* EXERCISE BRIEF: Wherever the word "voor" shows up in the data, report the line it sits in.

Stored items:
┌──
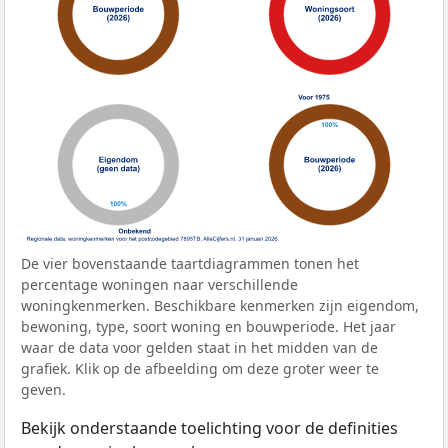
De vier bovenstaande taartdiagrammen tonen het
percentage woningen naar verschillende
woningkenmerken. Beschikbare kenmerken zijn eigendom,
bewoning, type, soort woning en bouwperiode. Het jaar
waar de data voor gelden staat in het midden van de
grafiek. Klik op de afbeelding om deze groter weer te
geven.
Bekijk onderstaande toelichting voor de definities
└──
* RESPONSE AREA:
waar de data voor gelden staat in het midden van de
Bekijk onderstaande toelichting voor de definities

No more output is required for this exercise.